#### PROBLEM 1:
Rewrite the entries below from their first line through the line containing "picture [1005, 224, 1266, 550]", swapping "bounding box" for "enclosing box" and keeping all else the same.

#### SOURCE DOCUMENT:

7anoter4, someone could disagree with your statement as all assumptions are mainly based on a ” personal” interpretation of the IEC.

1. How can be demonstrated that para. of IEC 60287.2.1 for the cable in pipes is the 2.2.3.2 and not “only” 2.2.7 (with rho concrete as only value for T4) ?.
2. How can be demonstrated that the IEC 60287-1-1 para. 1.1.4.1 it is also applicable for multicore cables and not only for a single “cable” either single core or multicore and “n” is the number of the conductors in the cable.
3. Where is IEC 60287-1-1 stating the formula that does include any “N/n” that is present in your calculation ? .

Since the IEC is not clear, it leaves room for personal interpretation; the fact is that ” 3 single core cable/phase in duct bank” is a typical installation and the correct formulas to be applied needs a justification back-up (like references to existing studies as Neher-McGrath or similar experiments).

Thanks again for your interest in our subject

 

[7anoter4]

Nu-mi prea place sa ma laud de aceea am sa spun in romaneste: trebue sa spun ca am proiectat-mai précis,am participat la proiectarea a 8 centrale electrice de puteri 350-650 MW si eu am condus echipa care a proiectat-printre altele-si traseele de cabluri.Traseele subterane erau "duct-banks"cu tevi din p.v.c. 6" inglobate in beton-intre 20 si 50 de tevi.Cabluri de forta incarcate diferit-cablurile mai mici introduse cite 3-5 in aceasi conducta.
Nu retin ca au fost reclamatii vre-o-data.
Now, as we have to speak only English I'll try to answer to your question as follows:
"1. How can be demonstrated that para. of IEC 60287.2.1 for the cable in pipes is the 2.2.3.2 and not “only” 2.2.7 (with rho concrete as only value for T4) ?."
From 2.2.7.3:
"This shall be determined for single-way duct(s) not embedded in concrete in the same way as for cable, using the appropriate formulae from 2.2.1, 2.2.2, 2.2.3 or 2.2.4.
That means: 2.2.3 is the appropriate article since we have "a group of buried ducts (non touching)" :
2.2.3 Groups of buried cables (not touching)
We have also:
2.2.3.2 Equally loaded identical cables
"2. How can be demonstrated that the IEC 60287-1-1 para. 1.1.4.1 it is also
applicable for multicore cables and not only for a single “cable” either single core
or multicore and “n” is the number of the conductors in the cable."

A run of entries
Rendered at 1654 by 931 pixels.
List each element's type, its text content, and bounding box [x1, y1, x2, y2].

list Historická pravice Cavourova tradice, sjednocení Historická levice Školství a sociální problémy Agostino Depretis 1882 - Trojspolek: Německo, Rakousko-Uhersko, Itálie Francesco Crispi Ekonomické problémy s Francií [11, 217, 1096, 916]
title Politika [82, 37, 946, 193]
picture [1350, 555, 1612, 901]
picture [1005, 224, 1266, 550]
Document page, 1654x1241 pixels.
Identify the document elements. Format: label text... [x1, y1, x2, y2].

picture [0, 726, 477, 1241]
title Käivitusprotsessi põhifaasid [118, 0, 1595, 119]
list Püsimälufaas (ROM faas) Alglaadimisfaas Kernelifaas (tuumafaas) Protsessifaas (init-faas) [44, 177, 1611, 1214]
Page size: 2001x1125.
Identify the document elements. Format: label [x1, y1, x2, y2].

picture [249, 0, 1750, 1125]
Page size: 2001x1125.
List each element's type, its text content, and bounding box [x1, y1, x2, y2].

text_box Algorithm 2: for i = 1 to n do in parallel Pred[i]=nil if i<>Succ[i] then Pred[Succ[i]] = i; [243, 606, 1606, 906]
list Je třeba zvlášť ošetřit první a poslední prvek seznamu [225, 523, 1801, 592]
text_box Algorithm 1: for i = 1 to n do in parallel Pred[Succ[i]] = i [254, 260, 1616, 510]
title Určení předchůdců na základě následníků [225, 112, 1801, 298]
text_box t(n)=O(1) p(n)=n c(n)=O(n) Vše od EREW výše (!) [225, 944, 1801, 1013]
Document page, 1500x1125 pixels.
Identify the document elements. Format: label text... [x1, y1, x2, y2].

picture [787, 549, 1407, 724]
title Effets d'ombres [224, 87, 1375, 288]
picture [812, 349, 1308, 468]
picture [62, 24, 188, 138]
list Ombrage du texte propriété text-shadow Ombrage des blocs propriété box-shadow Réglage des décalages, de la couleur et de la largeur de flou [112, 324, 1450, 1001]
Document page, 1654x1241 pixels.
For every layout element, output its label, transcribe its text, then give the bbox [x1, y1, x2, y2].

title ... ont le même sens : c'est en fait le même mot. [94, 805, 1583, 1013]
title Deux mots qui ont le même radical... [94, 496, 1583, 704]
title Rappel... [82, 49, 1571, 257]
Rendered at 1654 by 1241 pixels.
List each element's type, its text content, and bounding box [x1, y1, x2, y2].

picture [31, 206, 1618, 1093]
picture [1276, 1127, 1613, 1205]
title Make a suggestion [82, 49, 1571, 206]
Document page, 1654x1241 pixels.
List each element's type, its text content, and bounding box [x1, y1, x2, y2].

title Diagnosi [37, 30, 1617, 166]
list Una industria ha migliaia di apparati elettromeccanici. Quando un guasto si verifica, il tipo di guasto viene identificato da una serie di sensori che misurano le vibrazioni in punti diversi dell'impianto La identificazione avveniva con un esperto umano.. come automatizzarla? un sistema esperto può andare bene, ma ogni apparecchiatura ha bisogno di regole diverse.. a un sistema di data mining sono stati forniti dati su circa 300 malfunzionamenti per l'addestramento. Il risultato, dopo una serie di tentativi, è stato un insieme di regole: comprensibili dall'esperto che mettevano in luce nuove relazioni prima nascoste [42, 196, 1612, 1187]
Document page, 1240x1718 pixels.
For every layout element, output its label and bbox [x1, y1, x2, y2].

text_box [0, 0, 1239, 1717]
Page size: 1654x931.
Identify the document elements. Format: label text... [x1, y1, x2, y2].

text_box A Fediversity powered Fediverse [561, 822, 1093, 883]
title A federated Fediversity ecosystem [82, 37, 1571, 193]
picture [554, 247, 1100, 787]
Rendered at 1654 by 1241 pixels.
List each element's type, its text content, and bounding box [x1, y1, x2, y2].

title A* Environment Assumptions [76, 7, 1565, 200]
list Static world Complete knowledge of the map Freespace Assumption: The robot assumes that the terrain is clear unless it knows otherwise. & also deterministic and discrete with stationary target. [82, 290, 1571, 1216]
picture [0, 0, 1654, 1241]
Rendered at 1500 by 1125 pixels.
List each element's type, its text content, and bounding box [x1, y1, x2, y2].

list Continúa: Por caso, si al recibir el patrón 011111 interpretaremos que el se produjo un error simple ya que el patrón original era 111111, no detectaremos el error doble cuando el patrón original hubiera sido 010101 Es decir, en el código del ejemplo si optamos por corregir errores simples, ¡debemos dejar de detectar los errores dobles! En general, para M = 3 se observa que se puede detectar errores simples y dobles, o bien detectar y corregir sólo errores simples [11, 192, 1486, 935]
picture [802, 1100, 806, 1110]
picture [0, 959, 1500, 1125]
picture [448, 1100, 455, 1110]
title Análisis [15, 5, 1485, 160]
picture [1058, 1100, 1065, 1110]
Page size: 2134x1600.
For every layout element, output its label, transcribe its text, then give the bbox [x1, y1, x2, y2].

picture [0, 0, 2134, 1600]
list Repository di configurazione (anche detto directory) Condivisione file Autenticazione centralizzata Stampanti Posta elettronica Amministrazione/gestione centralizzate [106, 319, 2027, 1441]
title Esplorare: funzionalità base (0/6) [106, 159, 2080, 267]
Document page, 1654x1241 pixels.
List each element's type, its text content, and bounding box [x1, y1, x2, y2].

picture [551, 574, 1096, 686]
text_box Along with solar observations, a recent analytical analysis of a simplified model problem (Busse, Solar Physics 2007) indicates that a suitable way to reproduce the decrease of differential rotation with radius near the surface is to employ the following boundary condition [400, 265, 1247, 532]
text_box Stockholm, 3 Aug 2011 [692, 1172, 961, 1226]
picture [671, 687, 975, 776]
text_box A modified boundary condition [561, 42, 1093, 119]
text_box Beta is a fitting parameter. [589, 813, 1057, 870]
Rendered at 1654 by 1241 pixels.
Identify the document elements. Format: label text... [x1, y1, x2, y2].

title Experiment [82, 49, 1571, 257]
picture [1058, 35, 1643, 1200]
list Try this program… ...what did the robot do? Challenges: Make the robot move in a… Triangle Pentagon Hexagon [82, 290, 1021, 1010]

#### PROBLEM 2:
Carry on the forum discussion of IEC 60287 cable calculations from the point at which it stops.

#### TASK OUTPUT 1:
Rendered at 1654 by 931 pixels.
List each element's type, its text content, and enclosing box [x1, y1, x2, y2].

list Historická pravice Cavourova tradice, sjednocení Historická levice Školství a sociální problémy Agostino Depretis 1882 - Trojspolek: Německo, Rakousko-Uhersko, Itálie Francesco Crispi Ekonomické problémy s Francií [11, 217, 1096, 916]
title Politika [82, 37, 946, 193]
picture [1350, 555, 1612, 901]
picture [1005, 224, 1266, 550]

#### TASK OUTPUT 2:
3. Where is IEC 60287-1-1 stating the formula that does include any “N/n”
that is present in your calculation ? "
The calculation way is based on temperature drop DT=total losses passing through a layer*thermal resistance.
The differential form of Fourier's Law of thermal conduction:
q=-lambda*grad(T) where q=heat flow ;lambda=thermal conductivity
for linear [or radial]heat transfer grad(T)=dT/dx
or DT= integral(q*dx)/lambda q(x)=losses/2/pi/x then integrating DT=losses/lambda*ln(rinsulation/rconductor)
q= total losses passing through a layer/layer exterior area.
For the insulation layer[T1 thermal resistance] the losses are I^2*R[single-core] and for 3 cores cable also[or using G factor for combined T1 and T2].For bedding and jacket will be 3 conductors losses[if any], including shield losses[lambda1] and armor losses[lambda2] and dielectric loss[Wd].For a duct or conduit with N(3) single-core cable the losses are N(3) time single-core losses. In order to calculate a temperature drop through a concrete duct bank the total losses of all loaded conductors, dielectric losses, shields, armors and metallic ducts present in this duct bank have to be taken into consideration.
Therefore ,T4 –duct thermal resistance has to be multiplied by total losses produced in this duct [all cables= N(9)].

 

[7anoter4]

Sorry for the delay. I did not hand calculation for 25 years.
I think there are very correct calculations- most of them-except hand calculation- some slight differences vs. excel calculation. Nevertheless, the final formula is not correct.
Since it is a low-voltage cable Wd [dielectric losses] =0[approx.] the numerator [upper part] has to be only 90-35=55
In addition, De [in T4' formula] has to be 2.15*46 therefore T4'=0.316.
The Denominator [lower part] has to be:
0.0000405*0.082+0.0000405*(1+0.0725)*(0.044+0.084+3*0.316+3*0.065+3*0.977+3*0.05
For T3 n=1 as under the single-core cable outer jacket it is only one conductor.
For T4"a n=3 but for Correction Factor n=9.
Therefore I= 534 A

 

[7anoter4]

We have still two problems:
1) You have to be sure if your transformer and breaker terminals are designed for 90 dgr.C.
IEC 60364-5-52 limits the conductor maximum temperature at 70 dgr.C if you are not sure.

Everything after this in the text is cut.